> [Exercise instructions] Copy the text from every one of the records below word for word, and leave the pictures out of your answer.

Items listed in a dataset
########################################

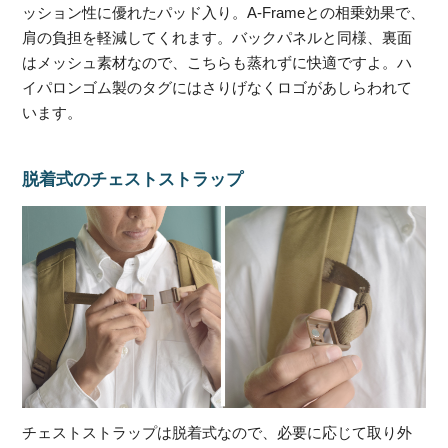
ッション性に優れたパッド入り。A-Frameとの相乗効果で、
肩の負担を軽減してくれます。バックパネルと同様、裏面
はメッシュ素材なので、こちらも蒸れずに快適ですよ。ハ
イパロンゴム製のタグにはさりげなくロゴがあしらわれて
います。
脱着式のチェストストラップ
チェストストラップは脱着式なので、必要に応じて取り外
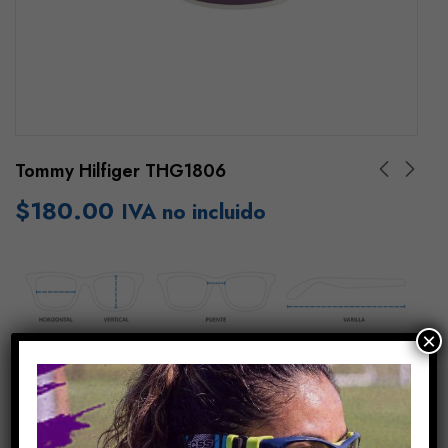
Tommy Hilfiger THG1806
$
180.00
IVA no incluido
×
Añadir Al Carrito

########################################

> [Task answer]
ッション性に優れたパッド入り。A-Frameとの相乗効果で、
肩の負担を軽減してくれます。バックパネルと同様、裏面
はメッシュ素材なので、こちらも蒸れずに快適ですよ。ハ
イパロンゴム製のタグにはさりげなくロゴがあしらわれて
います。
脱着式のチェストストラップ
チェストストラップは脱着式なので、必要に応じて取り外
Tommy Hilfiger THG1806
$
180.00
IVA no incluido
×
Añadir Al Carrito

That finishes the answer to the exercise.